In the above embodiments described in connection with FIGS. 3 and 4, the three-way valve 42 may be operatively connected to a sensor 43 capable of detecting the weight of a user on the bench 5 to send information to the three-way valve. When the absence of such weight on the bench 5 is detected, as when the user is inadvertently thrown out of board, the sensor 43 sends a signal which causes the three-way valve 43 to open allowing exhaust gases from the engine exhaust pipe to enter the water passage 16.
In an alternative version, a microswitch may be provided connected to detect the rotational position of the grip of the handle bar 25 to send information to the three-way valve 42. When the handle bar grip, held in the operator's hand, is rotated to any cruising position, the microswitch sends a first signal which causes the three-way valve 42 to close the duct 40 to the water passage 16. When the grip is released, as when the operator is mistakenly flung out of board, the microswitch sends a second signal which causes the three-way valve 42 to open so that the water passage 16 will be filled with exhaust gases from the engine exhaust pipe.
Furthermore, with respect to each of the above preferred embodiments, a microswitch may be provided connected to detect the operator's gripping pressure exerted on the handle bar grip to send information to the valve 29 or three-way valve 43. When the grip is properly gripped in the operator's hand during cruising, the microswitch sends a first signal which causes the valve 29 or 43 to close. Should the operator be inadvertently cast out of the deck, the microswitch sends a second signal indicating that the grip is released to the valve 29 or 43, which in turn open the duct 29 or 40.
Alternatively, a microswitch may be provided mounted in the engine in such a manner as to be able to detect the position of the throttle valve in the carburetor to send information to the valve 29 or three-way valve 43. When the throttle valve is open, driven by the operator through the handle bar grip, the microswitch sends a first signal which causes the valve 29 or 43 to close. When the throttle valve is fully closed during operation, as when the operator is inadvertently thrown out of board letting go of the grip, the microswitch sends a second signal which causes the valve 29 or 43 to open the duct 29 or 40.

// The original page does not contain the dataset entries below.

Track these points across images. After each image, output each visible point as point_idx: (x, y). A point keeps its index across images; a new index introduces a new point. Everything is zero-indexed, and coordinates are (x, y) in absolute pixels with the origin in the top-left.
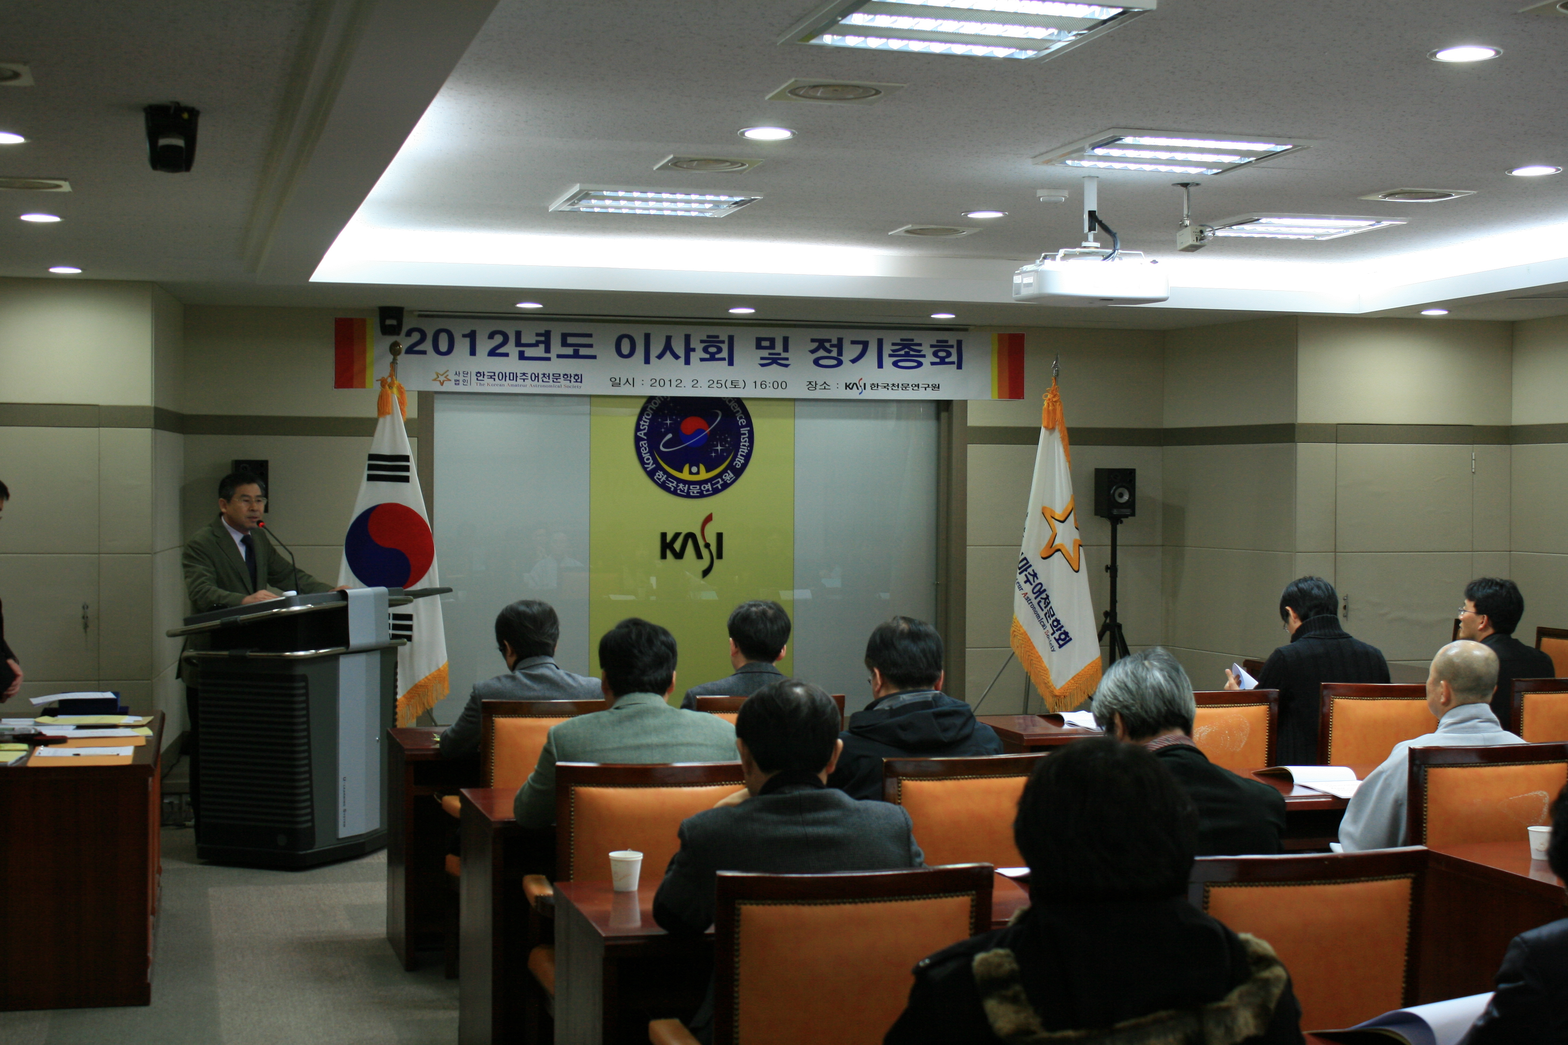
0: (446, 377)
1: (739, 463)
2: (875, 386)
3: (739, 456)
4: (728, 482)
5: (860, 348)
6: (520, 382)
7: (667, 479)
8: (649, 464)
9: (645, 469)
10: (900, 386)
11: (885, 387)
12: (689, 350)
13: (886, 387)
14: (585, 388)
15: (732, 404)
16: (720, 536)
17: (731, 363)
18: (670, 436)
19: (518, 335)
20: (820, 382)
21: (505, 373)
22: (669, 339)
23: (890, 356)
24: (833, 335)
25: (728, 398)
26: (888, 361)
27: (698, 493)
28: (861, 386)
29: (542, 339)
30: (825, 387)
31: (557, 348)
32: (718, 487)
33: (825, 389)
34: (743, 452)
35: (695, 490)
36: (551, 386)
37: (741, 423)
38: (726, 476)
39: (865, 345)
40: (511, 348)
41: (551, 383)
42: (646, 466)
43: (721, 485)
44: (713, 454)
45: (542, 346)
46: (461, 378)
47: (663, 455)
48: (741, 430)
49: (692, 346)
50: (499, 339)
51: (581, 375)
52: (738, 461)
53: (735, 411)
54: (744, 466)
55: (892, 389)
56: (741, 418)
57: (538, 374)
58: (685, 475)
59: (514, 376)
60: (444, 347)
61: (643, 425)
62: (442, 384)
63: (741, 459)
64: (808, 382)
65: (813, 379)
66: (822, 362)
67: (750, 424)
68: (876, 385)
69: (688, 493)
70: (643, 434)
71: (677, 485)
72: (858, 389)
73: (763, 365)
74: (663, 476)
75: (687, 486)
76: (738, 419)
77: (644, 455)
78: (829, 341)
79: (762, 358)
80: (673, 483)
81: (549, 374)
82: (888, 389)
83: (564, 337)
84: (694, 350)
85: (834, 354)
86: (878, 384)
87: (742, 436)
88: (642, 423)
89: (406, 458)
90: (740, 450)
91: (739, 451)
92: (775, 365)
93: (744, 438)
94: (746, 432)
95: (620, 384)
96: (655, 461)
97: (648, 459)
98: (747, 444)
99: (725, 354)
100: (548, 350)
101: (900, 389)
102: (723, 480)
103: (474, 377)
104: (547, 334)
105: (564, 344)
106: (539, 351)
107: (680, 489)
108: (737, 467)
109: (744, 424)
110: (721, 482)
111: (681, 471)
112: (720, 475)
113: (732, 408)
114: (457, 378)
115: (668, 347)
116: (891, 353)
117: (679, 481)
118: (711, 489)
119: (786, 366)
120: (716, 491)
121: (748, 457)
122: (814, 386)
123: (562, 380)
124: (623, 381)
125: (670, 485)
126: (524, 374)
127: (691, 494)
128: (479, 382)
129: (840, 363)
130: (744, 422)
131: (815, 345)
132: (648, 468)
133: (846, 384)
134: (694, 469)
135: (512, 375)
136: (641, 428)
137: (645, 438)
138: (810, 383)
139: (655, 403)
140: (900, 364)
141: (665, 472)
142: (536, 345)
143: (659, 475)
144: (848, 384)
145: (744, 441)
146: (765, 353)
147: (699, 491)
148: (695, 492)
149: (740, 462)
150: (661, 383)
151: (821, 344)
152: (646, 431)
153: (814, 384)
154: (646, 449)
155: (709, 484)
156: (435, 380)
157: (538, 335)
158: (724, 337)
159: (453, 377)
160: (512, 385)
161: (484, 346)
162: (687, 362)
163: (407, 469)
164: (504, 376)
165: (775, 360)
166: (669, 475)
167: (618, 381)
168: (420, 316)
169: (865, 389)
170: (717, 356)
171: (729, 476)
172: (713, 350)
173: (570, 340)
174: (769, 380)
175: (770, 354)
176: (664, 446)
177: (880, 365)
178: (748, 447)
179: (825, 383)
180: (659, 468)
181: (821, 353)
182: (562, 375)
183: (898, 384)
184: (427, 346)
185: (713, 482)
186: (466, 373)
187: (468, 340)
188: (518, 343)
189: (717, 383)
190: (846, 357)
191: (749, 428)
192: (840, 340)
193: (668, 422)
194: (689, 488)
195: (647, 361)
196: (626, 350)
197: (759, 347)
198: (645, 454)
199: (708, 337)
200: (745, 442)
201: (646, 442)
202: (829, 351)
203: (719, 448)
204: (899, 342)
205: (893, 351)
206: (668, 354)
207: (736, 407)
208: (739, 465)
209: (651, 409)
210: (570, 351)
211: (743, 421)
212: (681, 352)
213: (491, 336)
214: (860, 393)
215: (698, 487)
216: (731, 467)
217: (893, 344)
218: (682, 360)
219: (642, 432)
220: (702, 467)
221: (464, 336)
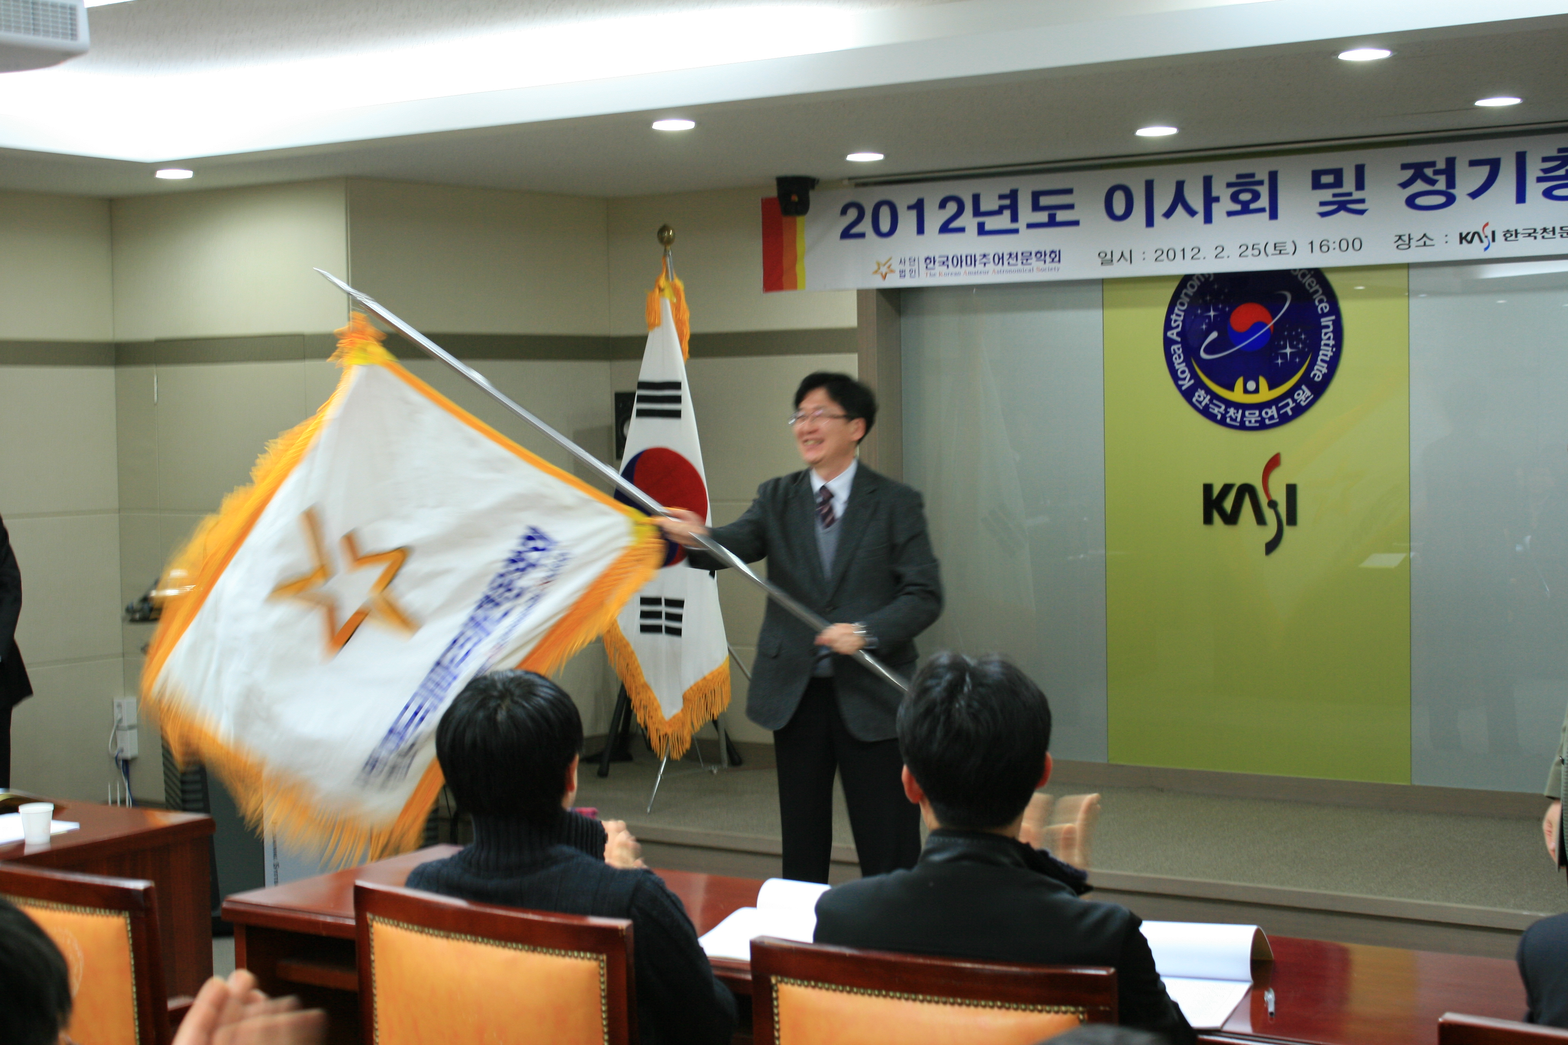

In the above-mentioned embodiments, descriptions have been made of the various sensors designed to detect the weight of a user on the deck, the position of the grip or the throttle valve, or the operator's gripping pressure on the handle bar grip. However, any suitable means capable of detecting the presence or absence of the user in the deck may be connected to the valve 29 or 43.
It will be clear from the above that the self-halt system according to the present invention can effectively bring a water craft to automatically halt, without stopping the engine, upon the removal of the user's weight from the driver seat in the deck as when he is inadvertently displaced from board. This halt is achieved by permitting atmospheric air or exhaust gases through a properly connected built-in duct into the water passage, so that the engine comes to drive the propeller on air or exhaust gases. Furthermore, the handle-bar grip, upon being released from hold by the user's hand, automatically rotates back by spring force to its home position where the engine is rendered to idling state. Thus, the water craft comes to halt in the water within easy reach of the displaced user who can swim over and recapture the water craft and restart the engine easily to a desired cruising speed.